Covid: pesquisas mostram que ambiente externo apresenta risco insignificante de contágio

Várias pesquisas têm revelado que a transmissão viral do Sars-Cov-2 em ambientes externos é praticamente insignificante.

Na Irlanda, um estudo mostrou que somente um caso confirmado de Covid-19 em cada mil é rastreado por transmissão externa.

Segundo o jornal irlandês Irish Times, dos 232.164 casos de Covid-19 registrados no país até 24 de março deste ano, apenas 262 foram em decorrência de transmissão externa, ou seja, 0,1% do total, um índice considerado baixíssimo.

De acordo com o Centro de Vigilância de Proteção à Saúde (HPSC), que monitoriza o número de casos na Irlanda, 20% de todos os casos resultam de transmissão na comunidade cuja fonte da infecção é desconhecida.

O estudo irlandês também confirma outros dados internacionais. Uma pesquisa sobre 1.245 casos na China revelou que apenas três pessoas que conversavam sem máscara foram infectadas ao ar livre.

Encontros ao ar livre são seguros

Uma revisão feita pela Universidade da Califórnia, a partir de cinco estudos globais de transmissão, mostrou que as chances de ser infectado pelo Sars-Cov-2 em um ambiente interno é 19 vezes maior do que ao ar livre.

O professor Mike Weed, da Universidade de Canterbury, estudou 27.000 casos de Covid-19 com base em 6.000 dados diferentes. Uma das amostras foi de 7.500 casos na China e no Japão antes do lockdown em ambos os países.

A conclusão da pesquisa foi que o número de casos associados à transmissão externa foi “tão baixo que era insignificante”.

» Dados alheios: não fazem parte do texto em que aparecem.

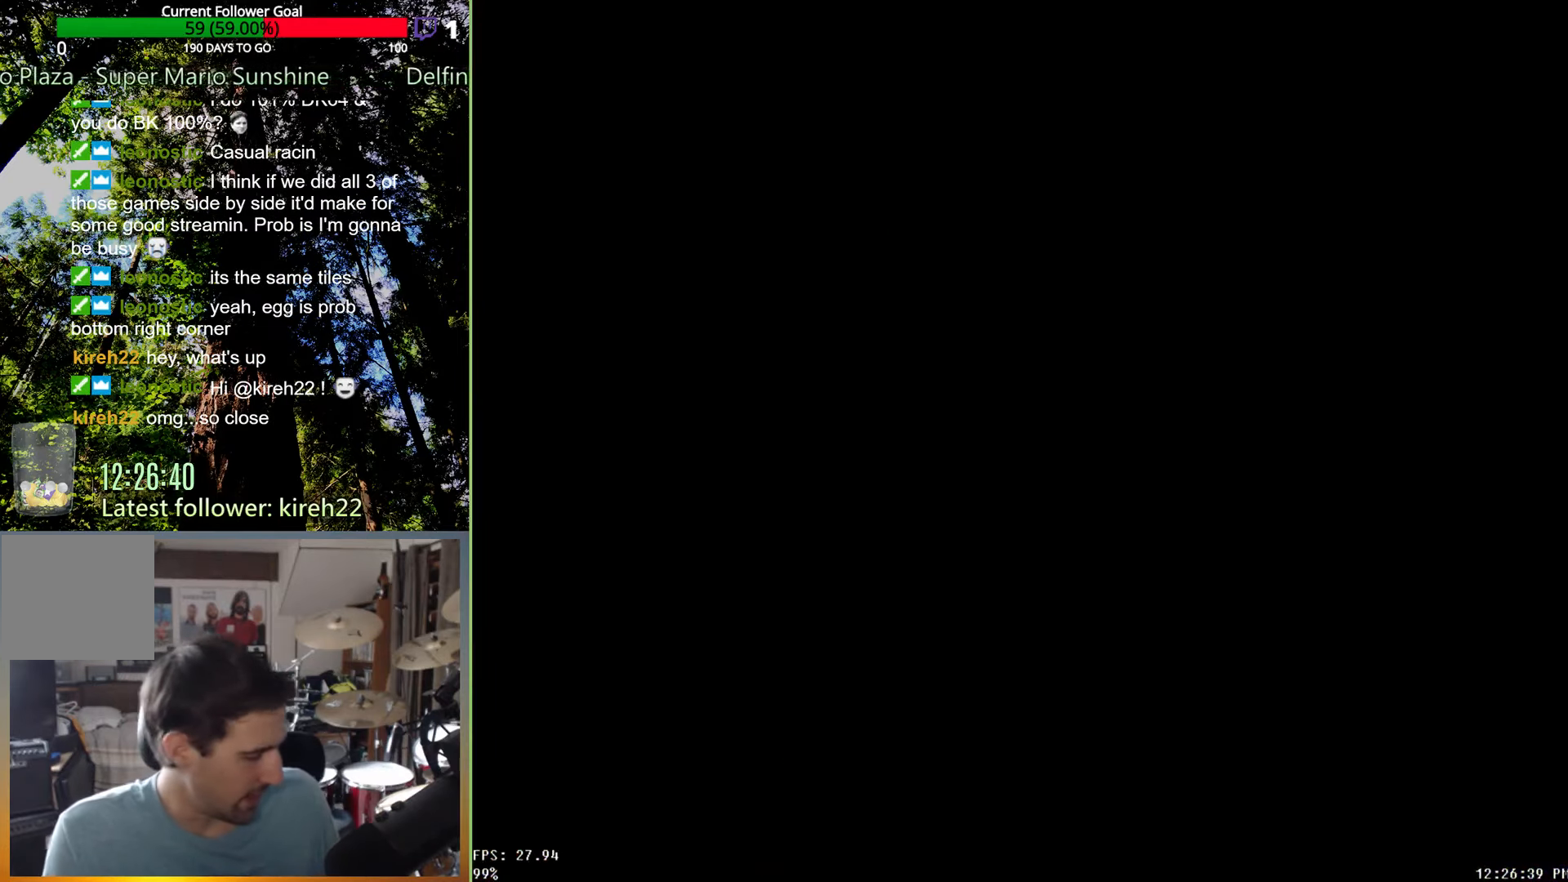
{"buttons": [], "left_stick": "center", "right_stick": "center", "events": []}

Weed defende que os encontros ao ar livre são seguros se houver uma “gestão de risco” adequada:

“Nossa conclusão é que em muitos setores, e para muitos tamanhos e formatos, deve ser possível implementar mitigações baseadas em evidências adequadas para realizar eventos e atividades ao ar livre de uma forma que não aumente o risco de transmissão esporádica”.

O professor de bioquímica Ed Lavelle, do Trinity College Dublin, também corrobora essas estatísticas. Segundo o especialista, as atividades externas são inerentemente seguras. Ele, por exemplo, é a favor de que lanchonetes com varanda funcionem.

Assim como a fumaça

Entretanto, é preciso alertar que, ainda que o risco de transmissão em ambientes externos seja baixo, as pessoas devem manter uma distância física, usar máscara e tomar cuidados no uso de transporte e banheiro públicos.

A explicação sobre o baixo risco de infecção ao ar livre é que o vírus é soprado e diluído na brisa, assim como a fumaça de cigarro. Isso, claro, se as pessoas estiveram usando máscara e não estiverem conversando muito próximas umas das outras.